===== Extract =====
Echinocystic acid ameliorates ischemic acute kidney injury in neonatal rats by attenuating ferroptosis via the Nrf2/GPX4 pathway.

Acute kidney injury (AKI) is the most common complication in neonates with hypoxic-ischemic encephalopathy (HIE), significantly contributing to both morbidity and mortality, and targeting key pathological processes, such as inflammation, ferroptosis and apoptosis, could be an effective approach to improving survival outcomes in these patients. In this context, echinocystic acid (EA), a pentacyclic triterpene, has shown promising anti-inflammatory, antioxidant, and anti-apoptotic effects in various disease models, suggesting its potential as a therapeutic agent for AKI in HIE. To evaluate the therapeutic potential and underlying mechanisms of EA in ameliorating ischemia/reperfusion (IR)-induced AKI in neonatal rats. Seven-day-old neonatal rat pups were subjected to an IR injury model to induce AKI and treated with EA via intraperitoneal injection. The effects of EA on renal injury were assessed using western blotting, terminal deoxynucleotidyl transferase dUTP nick-end labeling (TUNEL), immunofluorescence, reverse transcription-quantitative polymerase chain reaction (RT-qPCR), enzyme-linked immunosorbent assay (ELISA), and hematoxylin and eosin (H&E) staining. Treatment with EA significantly reduced IR-induced renal pathology and injury scores, as well as serum levels of blood urea nitrogen (BUN) and creatinine (Cr). In addition, EA diminished the release of pro-inflammatory cytokines and reduced the levels of F4/80, a macrophage marker, in the IR-treated pups. EA also attenuated ferroptosis, as evidenced by decreased levels of iron (Fe²⁺), reactive oxygen species (ROS), myeloperoxidase (MPO), and malondialdehyde (MDA), while simultaneously increasing the activity of antioxidant enzymes such as catalase (CAT), glutathione peroxidase (GPx), superoxide dismutase (SOD), and glutathione (GSH). Furthermore, EA reduced apoptosis, as demonstrated by lower levels of cleaved caspase 3 and cleaved poly(ADP-ribose) polymerase (PARP). Mechanistically, EA activated the Nrf2/GPX4 pathway, and inhibition of Nrf2 with ML385 reversed EA's beneficial effects on ferroptosis, inflammation, and renal injury. EA may relieve ischemic AKI in neonatal rats by modulating inflammation, ferroptosis and apoptosis, through the activation of the Nrf2/GPX4 pathway, indicating that it could be a promising therapeutic agent for AKI in neonates.
===== Data section =====
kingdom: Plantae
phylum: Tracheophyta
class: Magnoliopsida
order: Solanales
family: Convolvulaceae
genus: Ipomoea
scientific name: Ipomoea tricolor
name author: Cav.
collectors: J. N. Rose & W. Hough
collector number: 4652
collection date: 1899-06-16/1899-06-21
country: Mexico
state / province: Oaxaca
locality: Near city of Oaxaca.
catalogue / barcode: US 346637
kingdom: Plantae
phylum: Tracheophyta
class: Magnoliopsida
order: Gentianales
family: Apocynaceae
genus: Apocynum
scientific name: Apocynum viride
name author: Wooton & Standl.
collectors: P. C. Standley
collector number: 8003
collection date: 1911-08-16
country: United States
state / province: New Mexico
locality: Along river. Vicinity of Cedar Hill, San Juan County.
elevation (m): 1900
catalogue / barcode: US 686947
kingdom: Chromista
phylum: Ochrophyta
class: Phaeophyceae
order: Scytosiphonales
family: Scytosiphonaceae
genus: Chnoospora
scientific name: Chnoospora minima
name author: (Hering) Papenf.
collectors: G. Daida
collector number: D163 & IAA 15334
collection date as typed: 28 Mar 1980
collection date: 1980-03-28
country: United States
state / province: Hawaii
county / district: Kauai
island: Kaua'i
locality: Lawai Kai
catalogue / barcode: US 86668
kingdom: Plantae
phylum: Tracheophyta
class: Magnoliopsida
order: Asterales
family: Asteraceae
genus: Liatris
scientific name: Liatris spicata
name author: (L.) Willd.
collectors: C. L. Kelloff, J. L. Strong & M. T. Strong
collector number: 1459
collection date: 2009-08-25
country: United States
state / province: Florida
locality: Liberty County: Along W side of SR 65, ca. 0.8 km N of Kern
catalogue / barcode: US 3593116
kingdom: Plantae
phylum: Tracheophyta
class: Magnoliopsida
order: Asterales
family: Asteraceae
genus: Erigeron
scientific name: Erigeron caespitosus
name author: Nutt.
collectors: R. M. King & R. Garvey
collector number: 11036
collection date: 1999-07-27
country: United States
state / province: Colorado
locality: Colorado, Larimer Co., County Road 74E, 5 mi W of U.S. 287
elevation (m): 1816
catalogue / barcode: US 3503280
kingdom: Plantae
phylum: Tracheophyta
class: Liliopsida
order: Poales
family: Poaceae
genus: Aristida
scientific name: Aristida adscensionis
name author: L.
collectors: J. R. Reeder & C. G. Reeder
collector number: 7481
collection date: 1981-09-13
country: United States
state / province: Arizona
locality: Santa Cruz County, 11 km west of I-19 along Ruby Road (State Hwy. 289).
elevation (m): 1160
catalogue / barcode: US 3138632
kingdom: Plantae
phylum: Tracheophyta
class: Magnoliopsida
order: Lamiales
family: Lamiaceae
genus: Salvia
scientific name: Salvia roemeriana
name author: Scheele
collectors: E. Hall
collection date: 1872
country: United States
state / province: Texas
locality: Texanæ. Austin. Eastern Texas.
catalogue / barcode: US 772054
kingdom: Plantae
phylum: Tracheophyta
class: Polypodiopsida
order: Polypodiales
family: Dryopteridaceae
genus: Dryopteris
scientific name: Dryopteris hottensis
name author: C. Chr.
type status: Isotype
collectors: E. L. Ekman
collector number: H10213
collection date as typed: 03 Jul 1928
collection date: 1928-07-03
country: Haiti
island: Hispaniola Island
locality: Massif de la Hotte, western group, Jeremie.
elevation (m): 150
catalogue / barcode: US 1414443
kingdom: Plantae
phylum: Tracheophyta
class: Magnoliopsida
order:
=====
-- Problem description --
Condense the paragraph of the echinocystic acid abstract beginning "Acute kidney injury (AKI) is the most common complication" into a short bulleted list that keeps its main facts.

-- Exercise response --
- Acute kidney injury (AKI) is the most common complication in neonates with hypoxic-ischemic encephalopathy (HIE) and adds to both morbidity and mortality. Targeting inflammation, ferroptosis and apoptosis could improve survival.
- Echinocystic acid (EA), a pentacyclic triterpene, has shown anti-inflammatory, antioxidant and anti-apoptotic effects in other disease models.
- Aim: to test EA and its mechanisms against ischemia/reperfusion (IR)-induced AKI in neonatal rats.
- Method: seven-day-old rat pups were given IR injury and treated with EA by intraperitoneal injection. The kidneys were assessed by western blotting, TUNEL, immunofluorescence, RT-qPCR, ELISA and H&E staining.
- Kidney injury: EA lowered renal pathology, injury scores, and serum BUN and creatinine.
- Inflammation: EA reduced pro-inflammatory cytokines and the macrophage marker F4/80.
- Ferroptosis: EA lowered Fe²⁺, ROS, MPO and MDA, and raised CAT, GPx, SOD and GSH.
- Apoptosis: EA lowered cleaved caspase 3 and cleaved PARP.
- Mechanism: EA activated the Nrf2/GPX4 pathway. Blocking Nrf2 with ML385 reversed EA's benefits on ferroptosis, inflammation and renal injury.
- Conclusion: by activating Nrf2/GPX4, EA may ease ischemic AKI in neonatal rats and could be a promising therapy for neonatal AKI.